Workers were expected to put in the hours, too. In the late 17th and early 18th Centuries, company clerks had to be in the headquarters from 7am to 8pm, with a two-hour lunch. They also worked on Saturdays.
But supervision of these hours wasn’t always the strictest. In May 1727, the Court of Directors saw the case of warehouse porter John Smith, who had been absent without leave since January 1726, an impressive 16-month absence. (This 18th-Century Ferris Bueller was promptly let go).
Other workers at the Company had it better. Warehouse labourers worked a six-hour day, including a 30-minute rest, from Monday to Saturday. (Those at other London dockyards regularly pulled 10- to 12-hour days). And at the Surat factory in the 17th Century, Ovington tells us, clerks rose at dawn, prayed, worked from 10 to 12, ate a large lunch, took a siesta, and worked again from 4pm to 6pm, followed by prayers, supper and relaxing by the water or a garden.
Job satisfaction
Only about half of US workers — as well as 43% of French and 34% of Germans — say they like their jobs. A lack of job satisfaction is seen as a problem today; 200 years ago, it was pretty much a given.
While some employees no doubt enjoyed their work and the opportunities it gave them, it could be extremely difficult — or mind-numbingly dull. For those who went abroad on the corporation’s behalf, a single sea voyage could take up to two years and about 5% ended in disaster. For those who made it to shore safely, more dangers — mainly disease — awaited. In some years, writes Farrington, up to a third of overseas personnel died. Between storms, shipwrecks, pirating and disease, more than half of the Company’s employees posted to Asia died while in service.

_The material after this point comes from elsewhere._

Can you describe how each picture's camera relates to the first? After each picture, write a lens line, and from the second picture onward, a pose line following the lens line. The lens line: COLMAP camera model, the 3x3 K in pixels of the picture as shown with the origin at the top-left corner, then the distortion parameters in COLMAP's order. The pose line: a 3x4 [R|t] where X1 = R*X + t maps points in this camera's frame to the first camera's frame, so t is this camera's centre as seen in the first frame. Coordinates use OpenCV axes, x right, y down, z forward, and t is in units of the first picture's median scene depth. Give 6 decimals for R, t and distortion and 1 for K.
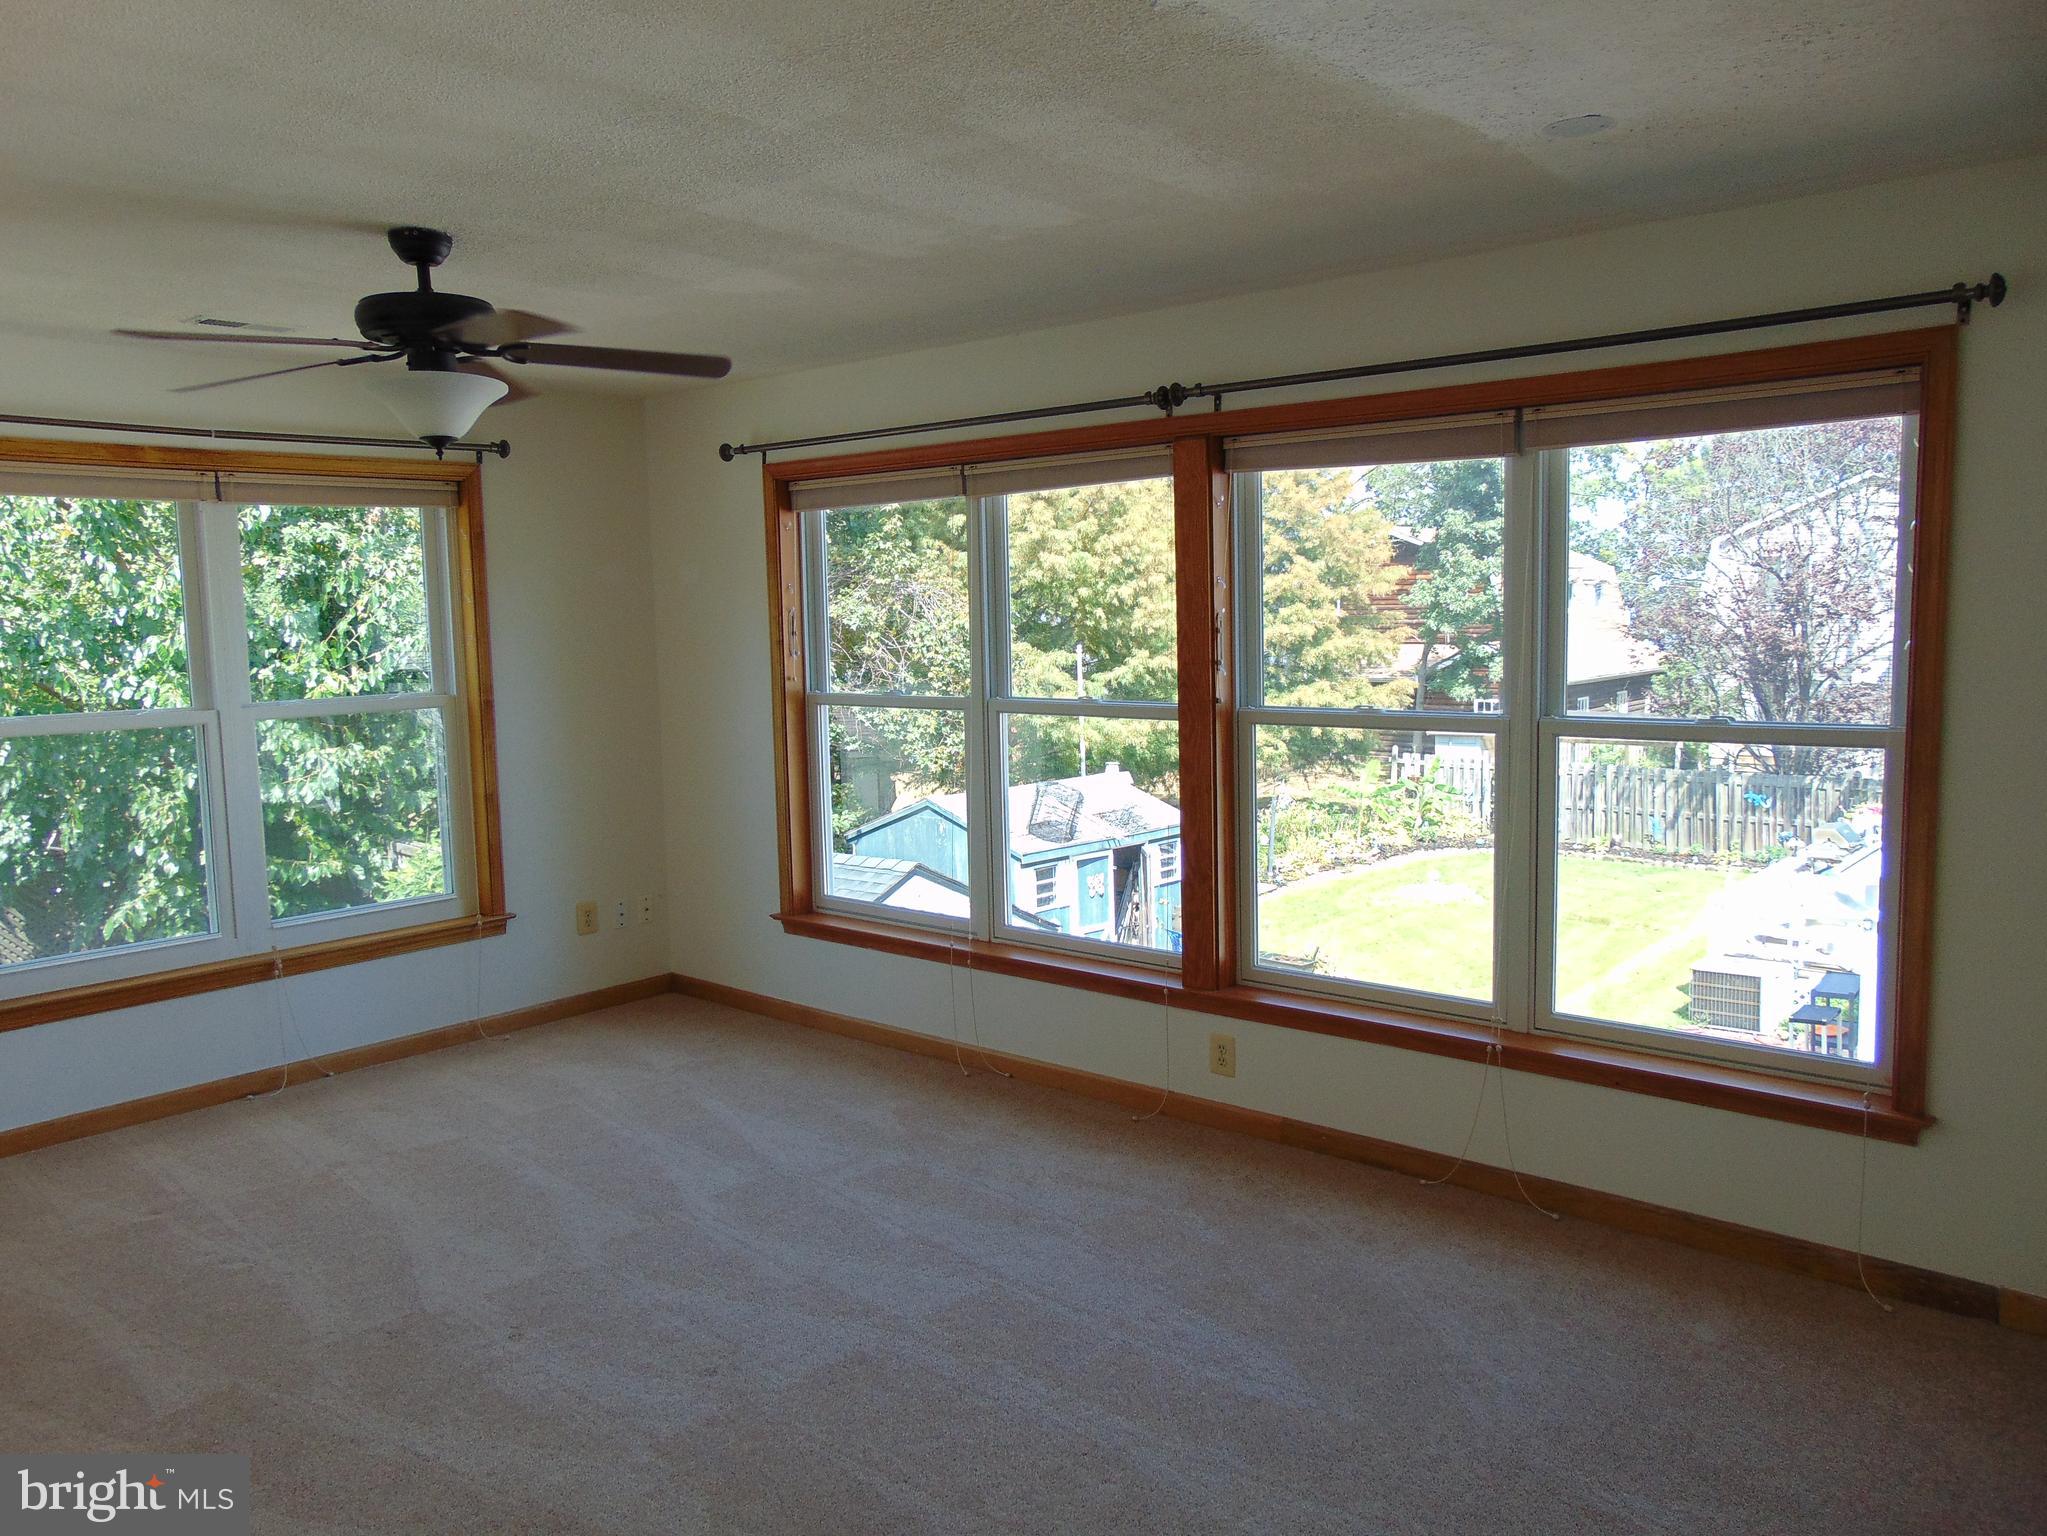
lens RADIAL K [[1537.7, 0, 1018.2], [0, 1537.7, 773.8], [0, 0, 1]] dist [-0.037775, 0.080343]
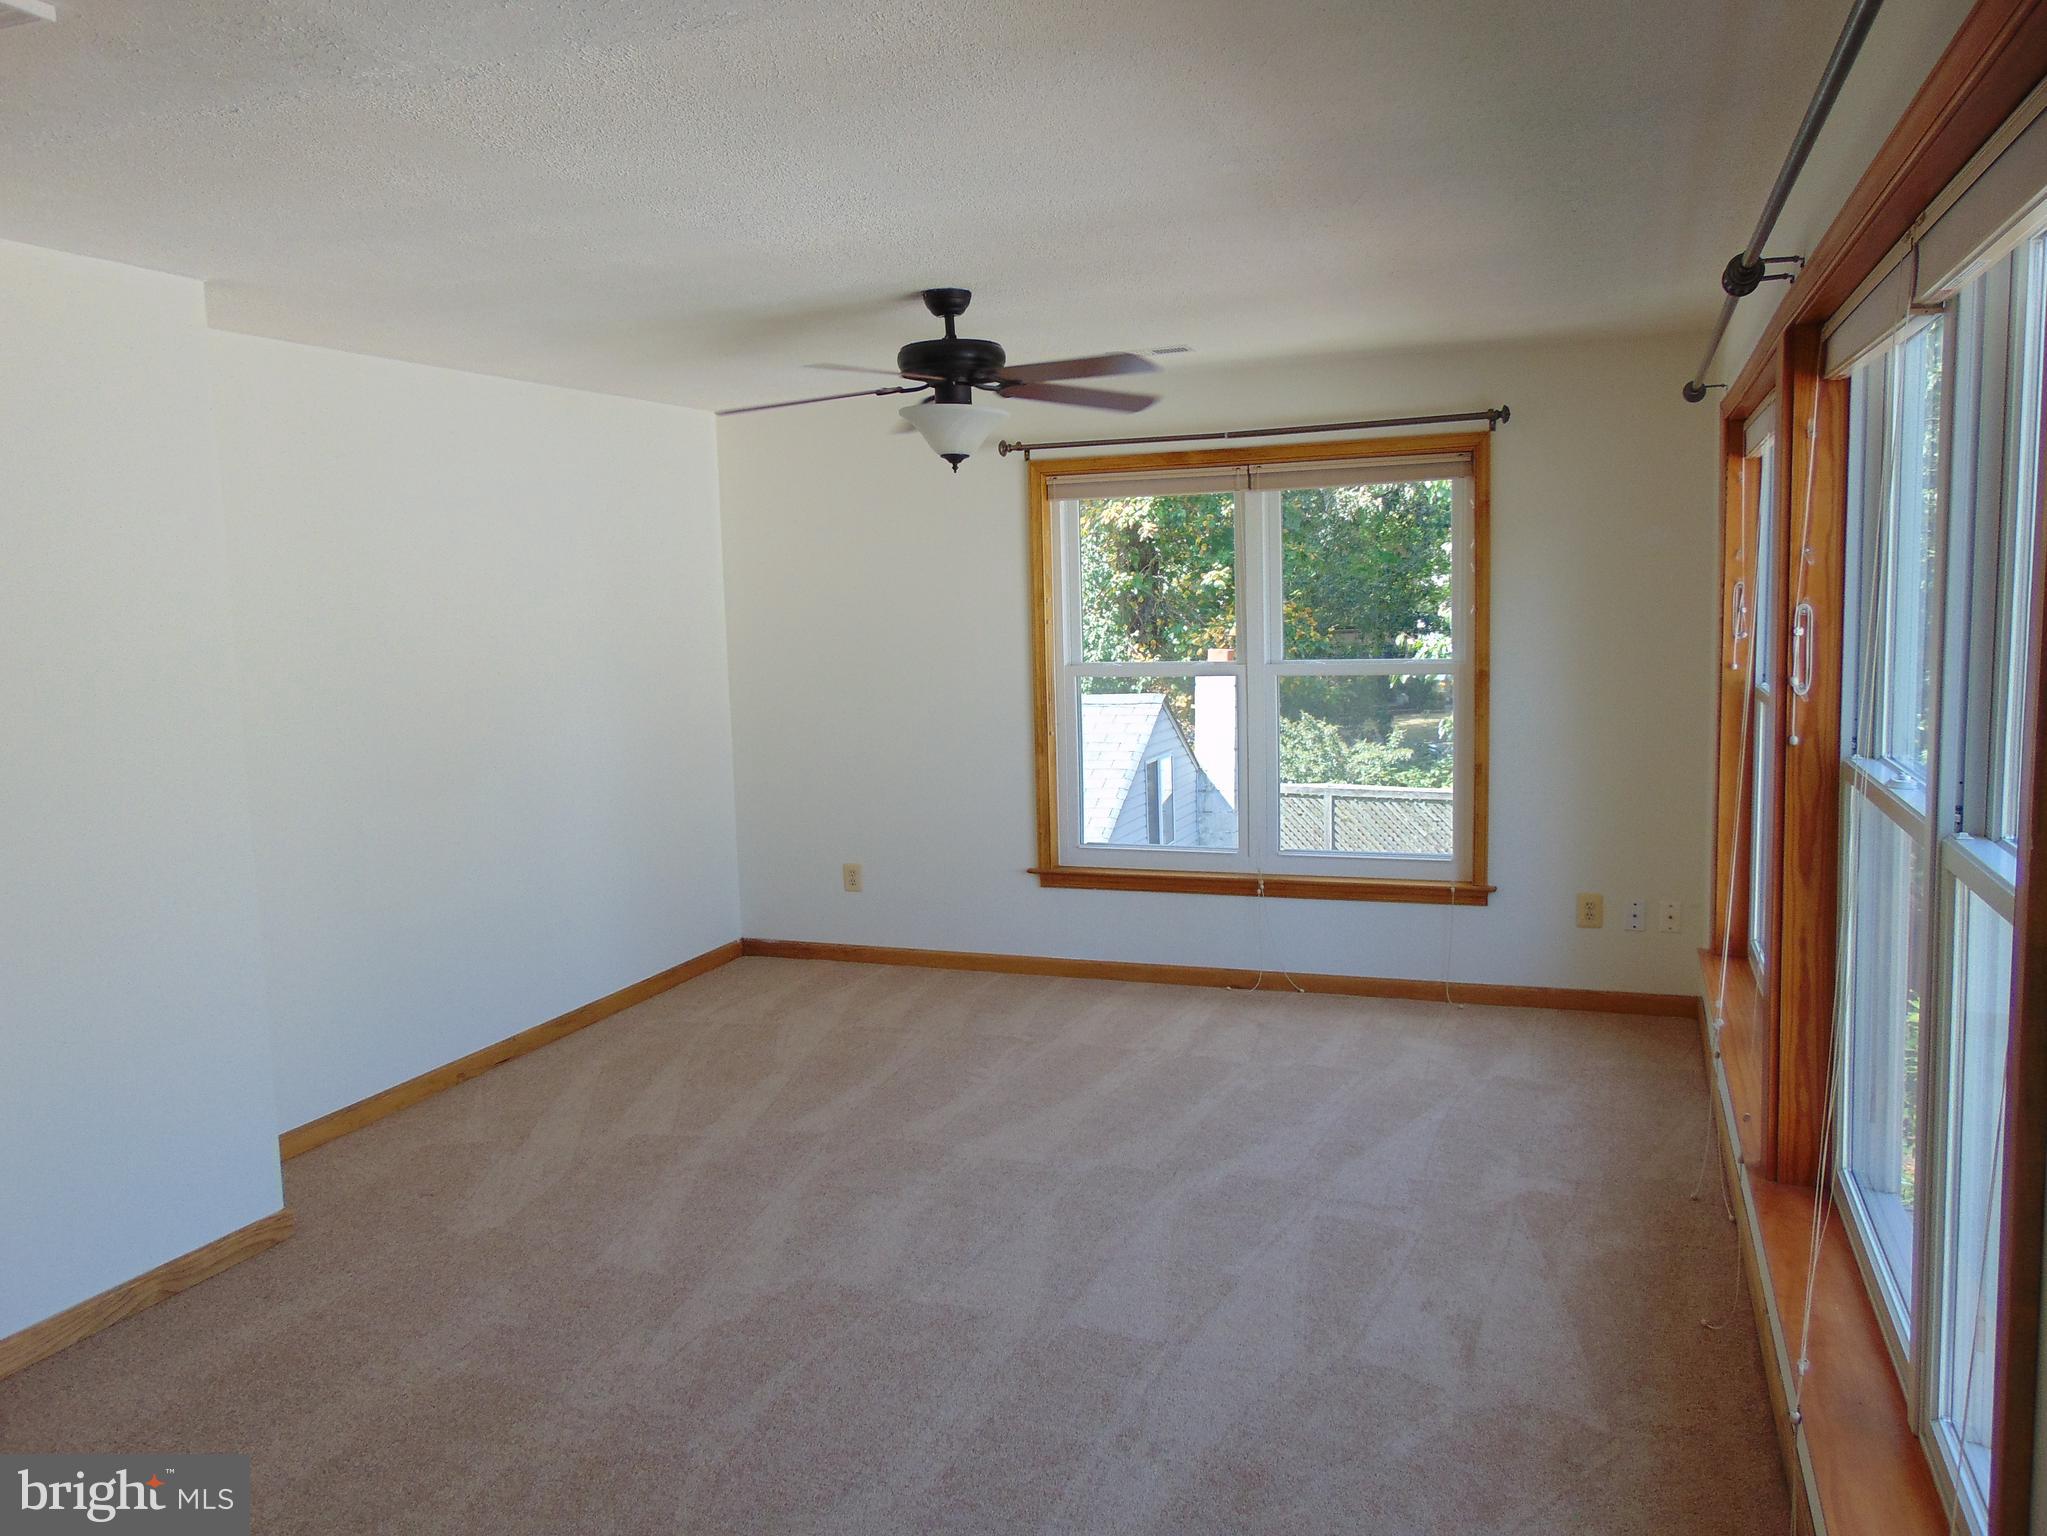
lens RADIAL K [[1537.7, 0, 1018.2], [0, 1537.7, 773.8], [0, 0, 1]] dist [-0.037775, 0.080343]
pose [[0.348751, 0.123224, -0.929080, 0.573151], [-0.084835, 0.991400, 0.099645, -0.065439], [0.933368, 0.044067, 0.356205, 0.433971]]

Those who stayed at the London headquarters found that the work tended to be less than exciting. The clerks who worked for the corporation were called ‘writers’ because they were copying documents by hand, again and again. Each dispatch — whether the minutes of a meeting or an account — would have to be copied up to five times.
Unsurprisingly, some workers were so bored they chose not to do much at all.
One of the most thorough accounts of the drudgery of office work was given by prolific writer and lifelong Company official Charles Lamb, who worked there from 1792 to 1825. His life at the office was one many of us might recognise: he became chummy with his co-workers and enjoyed the financial stability. But he also was kept awake at night with anxiety over his work, having “terrors” of “imaginary false entries” and account errors. And he dreamed of retirement.
“I grow ominously tired of official confinement. Thirty years have I served the Philistines, and my neck is not subdued to the yoke. You don’t know how wearisome it is to breathe the air of four pent walls, without relief, day after day, all the golden hours of the day between ten and four, without ease or interposition,” he wrote poet William Wordsworth in 1822. “O for a few years between the grave and the desk!”
Despite his misgivings, Lamb would, indeed, retire three years later. He enjoyed eight years of retirement before dying aged 59.
Then and now
From requiring bonds for good behaviour to its all-male workforce, there are significant ways in which the British East India Company differed from a modern multinational. Its ability to exploit global markets using not only economic and political, but military force marks the corporation irrevocably as a product of its time.
But whether enjoying a swanky headquarters, taking on unpaid internships or dreaming of retirement, 21st-Century employees have more in common with 18th- or 19th-Century office workers than they might think.